New AP Stylebook Rules You Should Know – Part Two


Meghan Locke
Published on January 31, 2017
By Meghan Locke

Last May, I wrote a post about new and old AP Stylebook rules just days before the new 2016 edition was released. Somehow, seven months later, I still find myself proactively thinking about lowercasing the “i” in internet and the “w” in web. Who’s with me? 

Man writing with crumpled balls of paper on his desk.

Change can be hard. However, when it comes to AP Style, we, as PR professionals, need to make sure we’re up to speed on the latest changes and implement them in our work on a consistent basis.

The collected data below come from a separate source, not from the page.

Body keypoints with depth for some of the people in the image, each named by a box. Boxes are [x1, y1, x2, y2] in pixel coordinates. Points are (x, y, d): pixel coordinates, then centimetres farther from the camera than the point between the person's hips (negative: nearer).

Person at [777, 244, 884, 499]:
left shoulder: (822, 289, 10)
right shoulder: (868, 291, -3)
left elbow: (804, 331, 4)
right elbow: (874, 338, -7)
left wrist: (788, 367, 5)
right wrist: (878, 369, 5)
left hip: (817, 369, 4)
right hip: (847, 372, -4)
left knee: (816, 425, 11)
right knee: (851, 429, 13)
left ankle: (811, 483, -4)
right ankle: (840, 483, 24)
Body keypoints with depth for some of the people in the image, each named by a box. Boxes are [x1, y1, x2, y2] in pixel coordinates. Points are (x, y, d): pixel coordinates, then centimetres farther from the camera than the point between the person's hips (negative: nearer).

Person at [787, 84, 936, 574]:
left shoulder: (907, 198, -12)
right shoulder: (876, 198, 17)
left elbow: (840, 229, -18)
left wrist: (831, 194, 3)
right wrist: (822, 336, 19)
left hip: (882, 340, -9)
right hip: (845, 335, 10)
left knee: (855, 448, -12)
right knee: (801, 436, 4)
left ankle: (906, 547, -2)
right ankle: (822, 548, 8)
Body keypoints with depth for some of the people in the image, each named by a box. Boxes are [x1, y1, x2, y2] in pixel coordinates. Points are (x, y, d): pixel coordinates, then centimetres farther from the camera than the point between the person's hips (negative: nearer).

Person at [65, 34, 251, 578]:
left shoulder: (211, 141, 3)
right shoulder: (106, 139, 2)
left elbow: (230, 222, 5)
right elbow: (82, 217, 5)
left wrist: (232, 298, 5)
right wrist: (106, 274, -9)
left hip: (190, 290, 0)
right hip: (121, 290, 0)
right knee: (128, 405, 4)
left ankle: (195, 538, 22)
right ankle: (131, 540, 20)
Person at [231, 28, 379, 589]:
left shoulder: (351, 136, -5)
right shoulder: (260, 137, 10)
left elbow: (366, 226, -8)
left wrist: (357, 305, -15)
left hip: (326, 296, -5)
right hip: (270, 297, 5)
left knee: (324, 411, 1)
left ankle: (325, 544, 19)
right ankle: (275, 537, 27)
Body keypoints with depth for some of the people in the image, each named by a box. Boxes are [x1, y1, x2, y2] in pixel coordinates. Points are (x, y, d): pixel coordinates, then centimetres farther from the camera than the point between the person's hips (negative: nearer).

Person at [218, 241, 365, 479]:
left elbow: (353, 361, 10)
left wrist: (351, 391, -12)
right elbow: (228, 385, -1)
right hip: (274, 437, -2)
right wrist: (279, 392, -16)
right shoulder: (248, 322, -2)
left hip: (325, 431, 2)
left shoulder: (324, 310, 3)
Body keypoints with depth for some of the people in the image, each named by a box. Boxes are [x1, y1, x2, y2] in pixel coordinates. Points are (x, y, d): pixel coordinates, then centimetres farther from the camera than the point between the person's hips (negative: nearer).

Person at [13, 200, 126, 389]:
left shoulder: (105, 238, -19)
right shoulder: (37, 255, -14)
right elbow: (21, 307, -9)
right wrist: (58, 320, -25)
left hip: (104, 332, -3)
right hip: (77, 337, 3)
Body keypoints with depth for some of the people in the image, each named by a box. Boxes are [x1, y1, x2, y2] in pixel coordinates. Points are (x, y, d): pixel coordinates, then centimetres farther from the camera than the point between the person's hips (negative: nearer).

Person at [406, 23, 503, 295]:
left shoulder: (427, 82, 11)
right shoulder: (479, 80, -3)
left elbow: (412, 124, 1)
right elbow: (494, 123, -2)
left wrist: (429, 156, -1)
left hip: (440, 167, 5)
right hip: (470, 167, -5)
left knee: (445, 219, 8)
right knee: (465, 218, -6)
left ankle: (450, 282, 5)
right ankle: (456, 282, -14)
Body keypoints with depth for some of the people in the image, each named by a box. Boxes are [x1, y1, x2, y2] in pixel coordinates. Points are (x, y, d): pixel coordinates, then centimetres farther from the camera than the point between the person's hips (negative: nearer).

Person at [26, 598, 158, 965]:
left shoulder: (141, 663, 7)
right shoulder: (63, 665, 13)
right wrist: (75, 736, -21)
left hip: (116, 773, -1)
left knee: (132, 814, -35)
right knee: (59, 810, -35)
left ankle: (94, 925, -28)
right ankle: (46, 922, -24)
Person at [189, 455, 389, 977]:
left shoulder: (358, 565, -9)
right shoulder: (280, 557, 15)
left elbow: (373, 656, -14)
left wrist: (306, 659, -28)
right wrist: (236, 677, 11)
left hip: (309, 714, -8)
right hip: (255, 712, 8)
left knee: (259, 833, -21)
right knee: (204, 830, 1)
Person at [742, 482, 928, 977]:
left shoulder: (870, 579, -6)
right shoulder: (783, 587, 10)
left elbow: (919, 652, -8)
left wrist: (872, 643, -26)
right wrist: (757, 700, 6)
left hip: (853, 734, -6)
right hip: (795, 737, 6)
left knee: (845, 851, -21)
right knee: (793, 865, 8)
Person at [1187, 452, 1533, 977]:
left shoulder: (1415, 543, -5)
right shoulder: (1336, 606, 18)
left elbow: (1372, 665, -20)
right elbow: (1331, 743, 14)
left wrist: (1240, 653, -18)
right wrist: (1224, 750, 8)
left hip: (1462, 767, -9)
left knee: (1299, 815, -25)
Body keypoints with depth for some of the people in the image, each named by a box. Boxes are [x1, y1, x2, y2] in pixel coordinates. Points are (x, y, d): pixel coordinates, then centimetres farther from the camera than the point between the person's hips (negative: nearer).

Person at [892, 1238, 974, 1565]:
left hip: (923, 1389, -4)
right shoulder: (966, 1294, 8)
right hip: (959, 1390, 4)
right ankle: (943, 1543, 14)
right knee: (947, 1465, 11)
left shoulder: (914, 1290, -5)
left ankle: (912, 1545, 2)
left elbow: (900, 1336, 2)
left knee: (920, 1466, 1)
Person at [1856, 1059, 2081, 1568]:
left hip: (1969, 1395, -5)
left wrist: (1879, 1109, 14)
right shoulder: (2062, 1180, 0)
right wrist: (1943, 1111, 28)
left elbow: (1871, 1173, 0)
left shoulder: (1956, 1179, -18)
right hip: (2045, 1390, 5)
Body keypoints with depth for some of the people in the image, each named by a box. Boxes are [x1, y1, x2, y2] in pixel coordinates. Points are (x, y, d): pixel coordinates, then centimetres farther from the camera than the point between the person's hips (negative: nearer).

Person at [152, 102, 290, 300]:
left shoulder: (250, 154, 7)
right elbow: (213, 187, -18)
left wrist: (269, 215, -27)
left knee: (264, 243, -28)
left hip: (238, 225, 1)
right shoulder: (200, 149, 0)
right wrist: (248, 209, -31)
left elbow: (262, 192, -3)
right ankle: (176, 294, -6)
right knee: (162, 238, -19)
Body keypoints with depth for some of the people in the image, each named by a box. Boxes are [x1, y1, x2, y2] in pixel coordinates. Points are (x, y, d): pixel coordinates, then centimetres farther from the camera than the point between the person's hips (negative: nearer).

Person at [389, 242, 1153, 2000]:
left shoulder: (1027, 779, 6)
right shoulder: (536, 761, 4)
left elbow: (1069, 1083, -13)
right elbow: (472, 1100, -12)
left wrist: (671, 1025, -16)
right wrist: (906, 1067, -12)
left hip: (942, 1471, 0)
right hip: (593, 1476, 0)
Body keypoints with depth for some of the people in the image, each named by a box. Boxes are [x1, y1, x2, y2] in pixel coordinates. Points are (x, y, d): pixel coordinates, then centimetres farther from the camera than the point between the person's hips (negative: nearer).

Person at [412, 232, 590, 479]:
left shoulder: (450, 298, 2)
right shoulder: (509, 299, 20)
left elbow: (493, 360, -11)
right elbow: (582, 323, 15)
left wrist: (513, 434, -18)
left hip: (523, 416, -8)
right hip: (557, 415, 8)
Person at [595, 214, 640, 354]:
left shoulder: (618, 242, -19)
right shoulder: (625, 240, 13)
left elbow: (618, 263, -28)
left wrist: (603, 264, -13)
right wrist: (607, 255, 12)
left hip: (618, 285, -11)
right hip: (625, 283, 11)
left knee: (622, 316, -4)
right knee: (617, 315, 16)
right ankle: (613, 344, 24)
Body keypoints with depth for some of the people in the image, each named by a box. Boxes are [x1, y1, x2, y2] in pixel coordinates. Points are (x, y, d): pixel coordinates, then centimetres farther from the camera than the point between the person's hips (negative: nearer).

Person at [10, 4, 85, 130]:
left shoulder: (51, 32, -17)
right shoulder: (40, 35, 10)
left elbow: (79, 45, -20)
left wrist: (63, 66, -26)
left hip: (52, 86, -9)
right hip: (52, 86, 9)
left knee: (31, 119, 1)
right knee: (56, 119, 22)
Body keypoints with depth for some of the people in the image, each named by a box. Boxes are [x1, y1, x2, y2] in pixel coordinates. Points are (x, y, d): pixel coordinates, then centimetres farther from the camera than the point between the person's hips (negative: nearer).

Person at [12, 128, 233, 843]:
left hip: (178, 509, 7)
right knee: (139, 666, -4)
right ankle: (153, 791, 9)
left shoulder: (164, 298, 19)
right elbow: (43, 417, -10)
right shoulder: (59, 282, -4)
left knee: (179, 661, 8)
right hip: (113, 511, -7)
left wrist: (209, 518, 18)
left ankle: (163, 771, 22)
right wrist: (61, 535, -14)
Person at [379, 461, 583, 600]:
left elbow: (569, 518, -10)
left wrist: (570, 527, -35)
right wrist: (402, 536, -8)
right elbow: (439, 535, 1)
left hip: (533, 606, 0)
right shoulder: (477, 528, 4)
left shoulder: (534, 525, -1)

With that in mind, here are some additional new rules that weren’t covered in my previous post that you should note, if you haven’t already:

  • “Spokesperson” was added to the entry on spokesman and spokeswoman as an option for a gender-neutral term.
  • Depending on the context and meaning, “media” is now recognized as singular or plural.
  • Avoid the use of the word “claimed” because it suggests doubt. Use “said” instead.
  • Use the phrase “exponential growth” when referring to progressively larger, not just fast growth.
  • “Notorious” is not synonymous with the word “famous” and should be used in clear context.
  • Use the word “illegal” only to mean a violation of the law and not a violation of a contract or rule.
  • And finally, 50 electronic terms were updated or added, including “emoji” (plural is “emojis”), “emoticon” and “metadata.”

For more tips, both new and old, be sure to follow @APStylebook. Or if you’d prefer updates via email, sign up on the AP Stylebook website for free, monthly newsletters to help keep you current.

And, if you have an idea for new AP Stylebook rule, the editors are accepting suggestions for the 2017 edition. You can submit them here. The editors will pick their favorite suggestion, and the winner will receive a free year’s subscription to AP Stylebook online.

The 2017 edition of the AP Stylebook is slated to publish in May, which gives us all another four months to master last year’s edition. Until then… happy proofreading!